Pur essendo un film a suo modo leggero, come già detto, non è così lontano dal mondo descritto da Michel Houellebecq, Balzac dei nostri giorni, nei suoi romanzi sempre più brevi e sottili, forse per essere ancora più rapido nell’indicare i cambiamenti che vuole anticipare, seppur solo di minuti o di ore. L’ha fatto con i terroristi islamici e con i gilet gialli di queste settimane, libri molto meno complessi e articolati dei primi: Le particelle elementari, Estensione del dominio della lotta o Piattaforma. Assayas sta raccontando la stessa Francia, più ordinaria e ordinata di quella dello scrittore, ma le due società narrate confinano.
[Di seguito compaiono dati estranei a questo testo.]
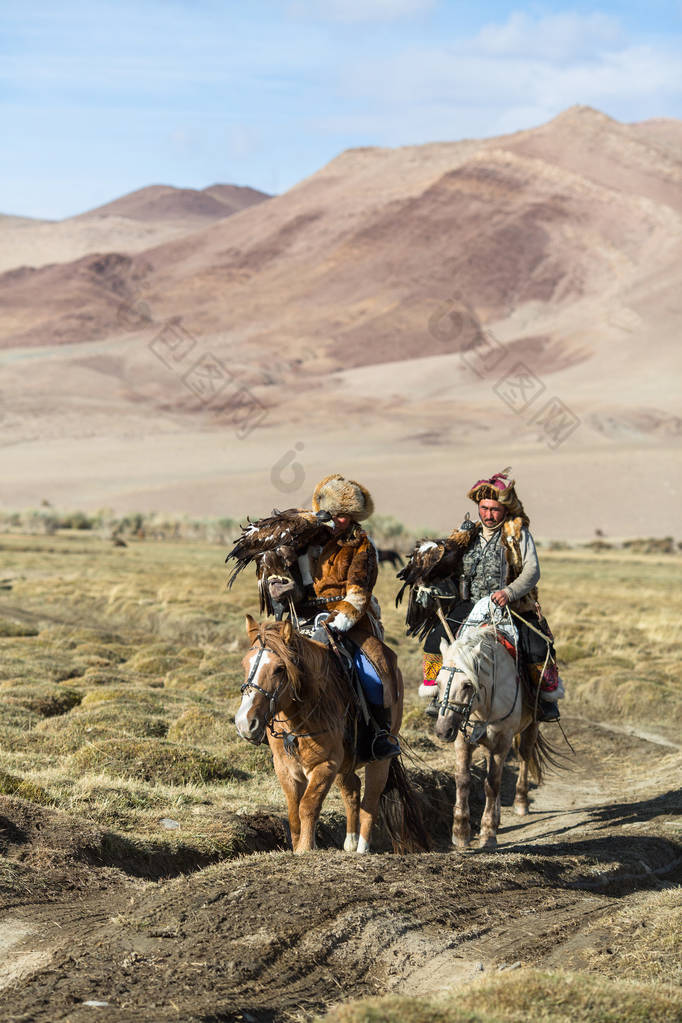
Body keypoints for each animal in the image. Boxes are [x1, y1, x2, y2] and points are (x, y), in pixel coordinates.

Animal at [237, 617, 423, 851]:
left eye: (279, 668)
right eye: (245, 664)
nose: (245, 723)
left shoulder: (325, 765)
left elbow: (307, 806)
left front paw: (305, 849)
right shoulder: (284, 768)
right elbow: (293, 812)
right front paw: (298, 846)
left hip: (380, 760)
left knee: (371, 800)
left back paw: (362, 848)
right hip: (345, 764)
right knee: (352, 789)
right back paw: (350, 842)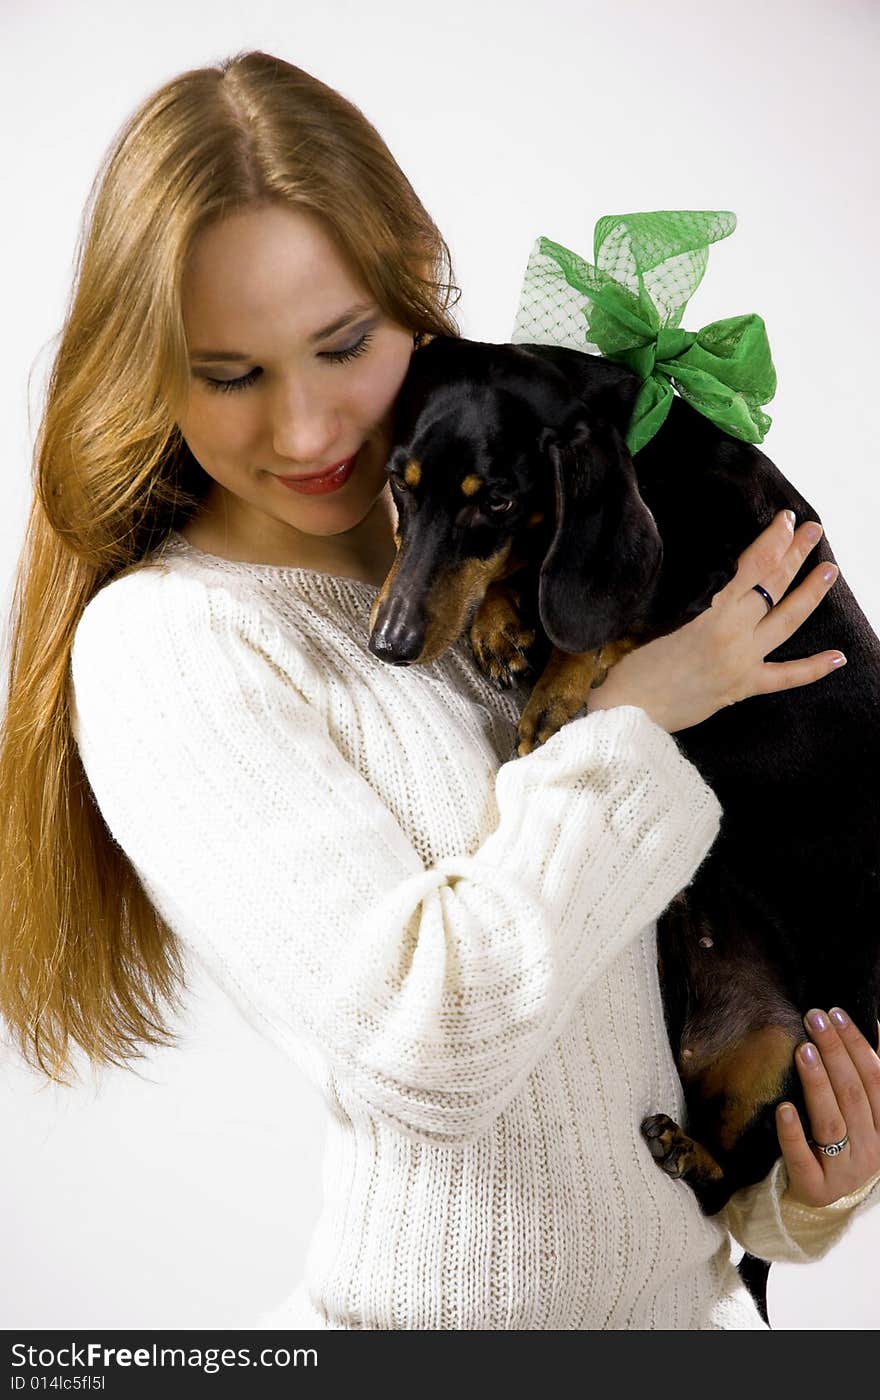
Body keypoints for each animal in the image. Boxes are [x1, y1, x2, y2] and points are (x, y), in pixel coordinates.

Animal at [363, 336, 878, 1226]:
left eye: (498, 501)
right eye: (403, 481)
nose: (389, 643)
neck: (653, 465)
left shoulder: (726, 587)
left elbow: (623, 618)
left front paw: (554, 692)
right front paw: (502, 627)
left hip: (802, 1050)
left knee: (735, 1180)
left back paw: (690, 1154)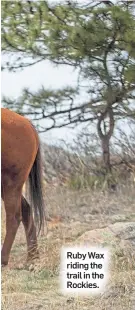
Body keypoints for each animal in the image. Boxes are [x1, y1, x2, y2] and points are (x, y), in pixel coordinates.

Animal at [1, 108, 45, 266]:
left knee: (14, 217)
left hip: (10, 183)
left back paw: (3, 259)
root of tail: (26, 122)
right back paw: (32, 257)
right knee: (26, 209)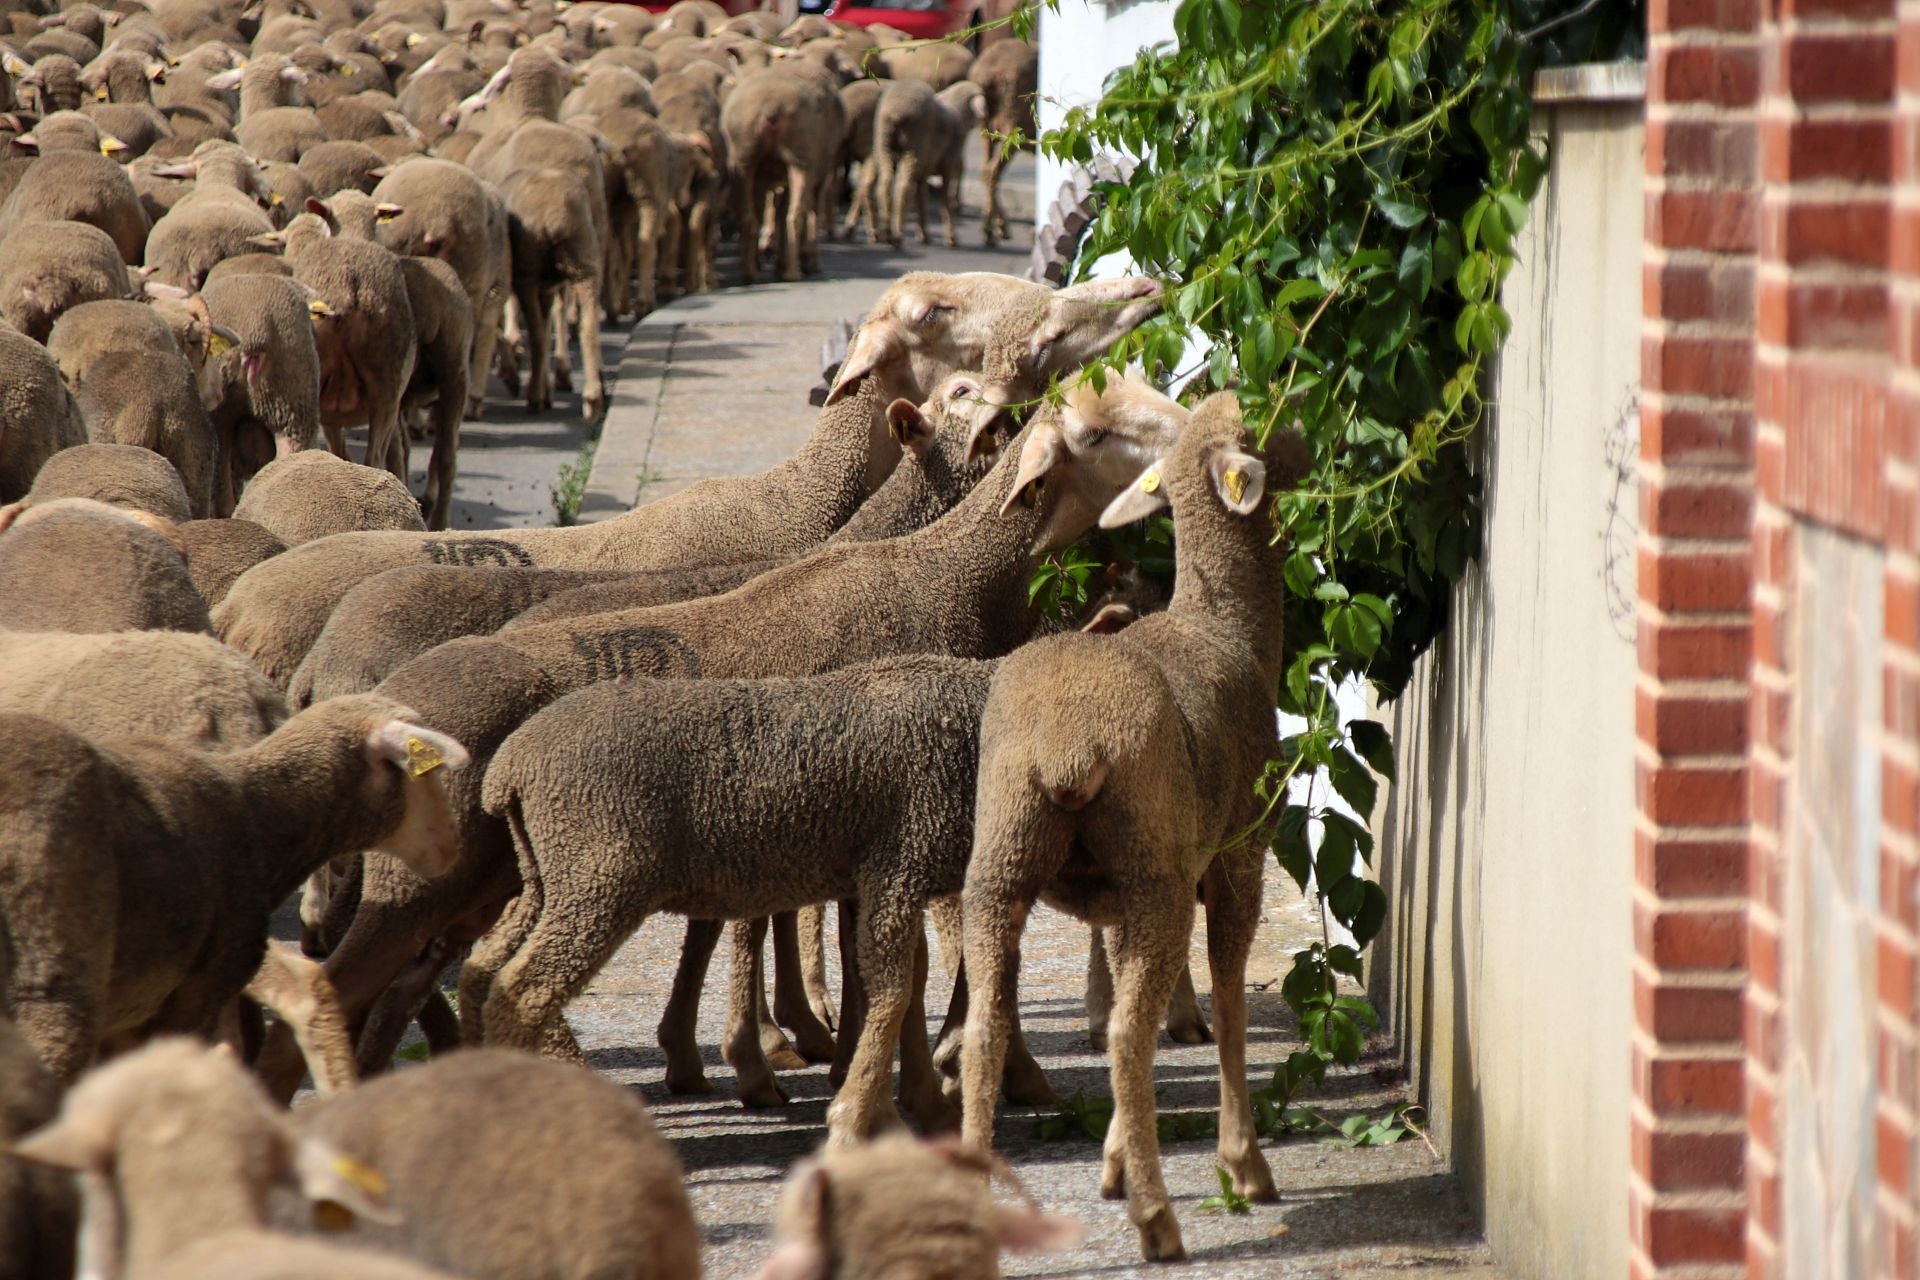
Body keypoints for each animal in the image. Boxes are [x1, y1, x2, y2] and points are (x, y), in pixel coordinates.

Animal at [872, 77, 983, 249]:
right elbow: (946, 200)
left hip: (884, 142)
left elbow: (921, 199)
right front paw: (951, 237)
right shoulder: (948, 164)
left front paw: (923, 234)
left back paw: (888, 233)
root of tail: (896, 111)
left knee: (885, 183)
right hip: (914, 145)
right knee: (904, 187)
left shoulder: (923, 172)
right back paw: (897, 236)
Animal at [959, 395, 1311, 1262]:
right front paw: (1242, 1163)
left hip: (1004, 862)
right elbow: (1226, 995)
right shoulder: (1237, 853)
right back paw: (1159, 1221)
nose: (1309, 439)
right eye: (1258, 427)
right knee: (1125, 1033)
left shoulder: (1117, 899)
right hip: (1156, 877)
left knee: (987, 1030)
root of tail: (1066, 749)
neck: (1224, 625)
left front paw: (1118, 1155)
Chi ci salverà dal caos indicato da Houellebecq, in cui stiamo precipitando? Valérie è la donna che compirà il gesto risolutore, rendendo impossibile con il suo ottimismo la doppia vita di Léonard. A lui invece, nel momento della separazione, Selene, disgustata dal suo modo egoistico di continuare la sua relazione, chiede di non raccontare quello che c’è stato tra loro in sei anni di sesso e amore, pur sapendo bene che, proprio nel libro che ha aiutato a pubblicare, lui l’ha già fatto: un episodio di fellatio al cinema.
Che dire di questo film così piacevole e così superficiale? Che nonostante la sua leggerezza fa pensare, che si vede con piacere, che è una commedia francese con tutti i crismi. Cosa chiedergli di più? Non tutti gli artisti, pur dotati di talento, sono Bergman – citato da Alain in uno dei colloqui con Laure, appena dopo aver scopato. Se Bergman ritornasse oggi, e ci proponesse uno dei suoi maestosi e profondi film, sapremmo capirlo? Lo seguirebbe il pubblico, si parlerebbe di lui come uno dei grandi del cinema? Non ne sono sicuro. Di sicuro so che tra pochi giorni comprerò e leggerò il libro di Houellebecq in uscita, Serotonina, pur sapendo che neppure lui ha le risposte alle mie, alle nostre, domande. Però so che ci farà divertire, arrabbiare e riflettere più del pur bravo Olivier Assayas.